§ **Extract provided**
— start —

Abstract
Smartphone-based navigation apps allow blind and visually impaired (BVI) people to take images or videos to complete various tasks such as determining a user ‘s location, recognizing objects, and detecting obstacles. The quality of the images and videos significantly affects the performance of these systems, but manipulating a camera to capture clear images with proper framing is a challenging task for BVI users. This research explores the interactions between a camera and BVI users in assistive navigation systems through interviews with BVI participants. We identified the form factors, applications, and challenges in using camera-based navigation systems and designed an interactive training app to improve BVI users’ skills in using a camera for navigation. In this paper, we describe a novel virtual environment of the training app and report the preliminary results of a user study with BVI participants.
Keywords: Blind photography, virtual reality, walk light, navigation, blindness and low vision
Introduction
Acquiring skills to take photos or videos with good quality has become a necessity for blind and low vision (BVI) people as they actively use cameras for various tasks such as saving memories and performing text recognition (Jayant et al. 2011). Using assistive mobile apps is also an essential reason for BVI individuals to use a camera. Smartphone-based navigation apps such as NaviLens and Clew enable BVI people to navigate indoors and outdoors independently by providing directional guidance based on images or videos of BVI users’ surroundings. OrCam and Envision Glasses, which read a text and recognize objects, provide functions that detect traffic signs or landmarks for BVI users to navigate outdoors independently. Prior studies in computer vision and assistive technology developed camera-based navigation systems for BVI people to detect landmarks (Serrão et al., 2012), objects (Afif et al., 2020), and obstacles (Tapu et al., 2013) or communication systems between BVI users and sighted people who interact with the BVI users through images or videos (Bigham et al. 2010).
However, taking photos or videos with good quality is challenging for BVI people due to the difficulty of image framing and focusing (Bigham et al. 2010). Prior studies employed non-visual guidance to help BVI individuals manipulate a camera better (Jayant et al. 2011, Vazquez et al. 2012, Manduchi et al. 2014, Lee et al. 2019). These interfaces detect an object of interest in users’ images with computer vision techniques and provide guidance based on the object’s position for better image framing. However, computer vision techniques are still error-prone for various reasons such as mismatches between training and real-world data, quality of images, and challenging light conditions. The audio and haptic guidance can be hard to perceive, distracting, or may raise privacy concerns (Easwara et al. 2015). To overcome these limitations, we aim to enable BVI users to learn how to take clear, properly framed images without audio and haptic guidance through interactive training in virtual reality (VR).
As VR holds a great opportunity to allow BVI individuals to explore simulated areas safely with augmented haptic and audio feedback, prior studies leveraged VR to enable BVI people to explore unfamiliar places in a virtual space (e.g., Kunz et al., 2018). To simulate navigation with VR effectively, Kreimeier et al. (Kreimeier et al., 2020) evaluated different form factors for virtual navigation such as treadmills and trackers on the ankles. While these approaches employed VR to enable BVI users to have the experience of navigating unfamiliar places, we aim to improve BVI users’ skills to interact with a camera for navigation. Based on BVI people’s interactions with a camera for navigation identified through interviews, we designed an interactive training system using VR where BVI individuals can try out a simulated walk-light detector in a safe indoor environment with feedback to correct their gestures that may cause poor-quality images. The user study showed that interactive training allows BVI people to manipulate a camera properly when they scan their environments to find a walk light.

— end —

§ **The tasks**
[a] Report every line of the listing below that contains the string "extrude", treating uppercase and lowercase letters as different.
[b] Pick up the text above about training blind and visually impaired users to handle a camera for navigation, and continue it from its final sentence.

[Records from a collection]
— start —

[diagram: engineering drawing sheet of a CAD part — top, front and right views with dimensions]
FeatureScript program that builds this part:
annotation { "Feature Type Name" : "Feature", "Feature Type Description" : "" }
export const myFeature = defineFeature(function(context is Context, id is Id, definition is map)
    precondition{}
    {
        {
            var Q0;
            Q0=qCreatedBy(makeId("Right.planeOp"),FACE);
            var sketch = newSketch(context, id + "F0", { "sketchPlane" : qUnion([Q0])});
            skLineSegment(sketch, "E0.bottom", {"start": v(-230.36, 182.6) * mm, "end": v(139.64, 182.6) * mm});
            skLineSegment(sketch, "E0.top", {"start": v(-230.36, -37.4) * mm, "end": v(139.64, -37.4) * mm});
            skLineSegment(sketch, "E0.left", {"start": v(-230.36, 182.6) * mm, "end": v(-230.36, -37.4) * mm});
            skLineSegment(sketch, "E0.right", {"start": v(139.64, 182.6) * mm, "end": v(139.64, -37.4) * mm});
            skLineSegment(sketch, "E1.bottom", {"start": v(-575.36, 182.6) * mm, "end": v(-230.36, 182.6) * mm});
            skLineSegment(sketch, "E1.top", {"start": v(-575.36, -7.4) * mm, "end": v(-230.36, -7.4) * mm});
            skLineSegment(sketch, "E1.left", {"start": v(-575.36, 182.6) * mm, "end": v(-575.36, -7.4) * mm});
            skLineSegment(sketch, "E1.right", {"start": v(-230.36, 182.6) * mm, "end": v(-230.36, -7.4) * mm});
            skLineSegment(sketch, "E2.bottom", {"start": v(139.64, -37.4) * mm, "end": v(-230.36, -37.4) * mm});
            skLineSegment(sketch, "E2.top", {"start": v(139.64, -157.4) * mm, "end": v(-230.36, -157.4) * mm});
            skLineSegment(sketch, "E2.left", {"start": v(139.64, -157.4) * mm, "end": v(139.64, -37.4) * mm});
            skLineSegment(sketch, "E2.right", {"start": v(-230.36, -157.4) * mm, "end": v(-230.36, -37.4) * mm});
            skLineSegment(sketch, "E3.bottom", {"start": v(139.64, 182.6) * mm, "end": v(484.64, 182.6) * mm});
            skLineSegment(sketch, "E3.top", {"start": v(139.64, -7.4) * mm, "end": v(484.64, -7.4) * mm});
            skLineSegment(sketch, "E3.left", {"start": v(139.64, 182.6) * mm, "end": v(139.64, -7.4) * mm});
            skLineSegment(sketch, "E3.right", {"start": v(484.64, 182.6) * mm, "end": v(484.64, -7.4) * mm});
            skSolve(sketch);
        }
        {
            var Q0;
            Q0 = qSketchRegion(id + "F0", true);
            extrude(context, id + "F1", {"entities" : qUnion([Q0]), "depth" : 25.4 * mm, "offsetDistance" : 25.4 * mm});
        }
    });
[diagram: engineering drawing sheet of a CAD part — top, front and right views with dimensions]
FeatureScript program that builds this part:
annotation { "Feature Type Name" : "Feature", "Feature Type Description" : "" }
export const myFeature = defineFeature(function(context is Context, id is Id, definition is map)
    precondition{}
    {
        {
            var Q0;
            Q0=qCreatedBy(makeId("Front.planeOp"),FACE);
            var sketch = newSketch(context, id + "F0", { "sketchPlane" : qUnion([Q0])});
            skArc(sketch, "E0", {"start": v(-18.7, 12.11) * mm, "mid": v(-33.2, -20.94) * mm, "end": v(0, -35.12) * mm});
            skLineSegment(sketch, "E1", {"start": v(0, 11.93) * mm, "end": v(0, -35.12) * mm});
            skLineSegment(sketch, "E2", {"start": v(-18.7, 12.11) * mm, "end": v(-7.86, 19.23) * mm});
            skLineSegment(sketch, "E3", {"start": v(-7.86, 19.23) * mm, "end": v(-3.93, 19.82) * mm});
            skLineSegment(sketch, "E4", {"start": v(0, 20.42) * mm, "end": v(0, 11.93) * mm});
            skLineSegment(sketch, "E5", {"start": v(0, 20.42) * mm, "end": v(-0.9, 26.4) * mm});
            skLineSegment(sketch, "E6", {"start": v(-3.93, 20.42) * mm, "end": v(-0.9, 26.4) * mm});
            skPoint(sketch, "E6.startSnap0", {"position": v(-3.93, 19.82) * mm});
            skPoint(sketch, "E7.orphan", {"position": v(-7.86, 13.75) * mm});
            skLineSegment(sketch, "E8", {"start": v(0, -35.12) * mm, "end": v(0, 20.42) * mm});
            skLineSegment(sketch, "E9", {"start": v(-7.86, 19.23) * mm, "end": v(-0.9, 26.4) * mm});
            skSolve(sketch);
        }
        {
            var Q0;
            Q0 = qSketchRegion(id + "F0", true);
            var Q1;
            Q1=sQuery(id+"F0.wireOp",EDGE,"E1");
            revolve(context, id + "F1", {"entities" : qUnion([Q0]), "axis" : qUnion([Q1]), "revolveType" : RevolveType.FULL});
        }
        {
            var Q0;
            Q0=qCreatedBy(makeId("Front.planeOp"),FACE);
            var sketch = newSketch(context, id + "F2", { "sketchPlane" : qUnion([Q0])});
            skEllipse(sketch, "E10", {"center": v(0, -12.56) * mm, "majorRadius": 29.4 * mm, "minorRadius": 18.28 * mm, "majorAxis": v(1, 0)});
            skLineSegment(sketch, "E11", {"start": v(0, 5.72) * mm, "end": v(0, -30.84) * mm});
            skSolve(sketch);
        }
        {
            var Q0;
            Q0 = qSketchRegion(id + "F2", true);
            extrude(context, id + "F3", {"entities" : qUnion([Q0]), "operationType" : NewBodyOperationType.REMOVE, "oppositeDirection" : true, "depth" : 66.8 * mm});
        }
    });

— end —

§ **Answer list**
[a]
            extrude(context, id + "F1", {"entities" : qUnion([Q0]), "depth" : 25.4 * mm, "offsetDistance" : 25.4 * mm});
            extrude(context, id + "F3", {"entities" : qUnion([Q0]), "operationType" : NewBodyOperationType.REMOVE, "oppositeDirection" : true, "depth" : 66.8 * mm});

[b]
Discussion
As a preliminary study, we interviewed BVI participants to draw from their experiences with a camera for navigation when designing an interactive training tool. We report on the intermediate results from a user study that includes a training session followed by a task of using a walk light detector in a real environment through a user study.
Method
We conducted interviews with BVI individuals and used thematic coding to identify the main themes in their responses (Barun and Clarke, 2006). We recruited 10 participants (6 female and 4 male) from our email lists, whose ages ranged from 30 to 75 (M=46.4, SD=18.3). Seven participants reported being totally blind, two reported having light perception, and one reported being legally blind. Only two participants ever had full vision. Seven participants were congenitally blind. They have had the current level of vision for 35.5 years on average (SD=21.4). Nine participants had smartphones and used them for 10.7 years on average (SD=4.5). One participant never used a smartphone. All participants have used a camera. Seven of them reported using a camera several times a week or more (Figure 1a).
Fig. 1.

Blind participants’ responses to questions about (a) the frequency of using a camera, (b) the frequency of using navigation systems, and (c) the frequency of using a camera for navigation systems.
The interview includes topics relevant to BVI people’s experience in using a camera and camera-based navigation systems: the methods to learn to take photos or videos; frequency of using assistive navigation systems; gestures to use a camera for assistive navigation systems; frequency of using a camera for navigation; apps or tools participants used with a camera for navigation; challenges of using a camera for navigation.
Findings
The most common tasks where the participants used a camera were reading text (N=8), keeping or sharing memories (N=6), video calling (N=5), and identifying objects (N=3). We found only four participants learned or practiced using a camera for these tasks. Two of the participants practiced with the feedback from assistive apps (e.g., sound feedback to indicate the position of a document in the camera frame, whether the app recognizes something or not). The other two participants got feedback from sighted people to learn to take good-quality photos.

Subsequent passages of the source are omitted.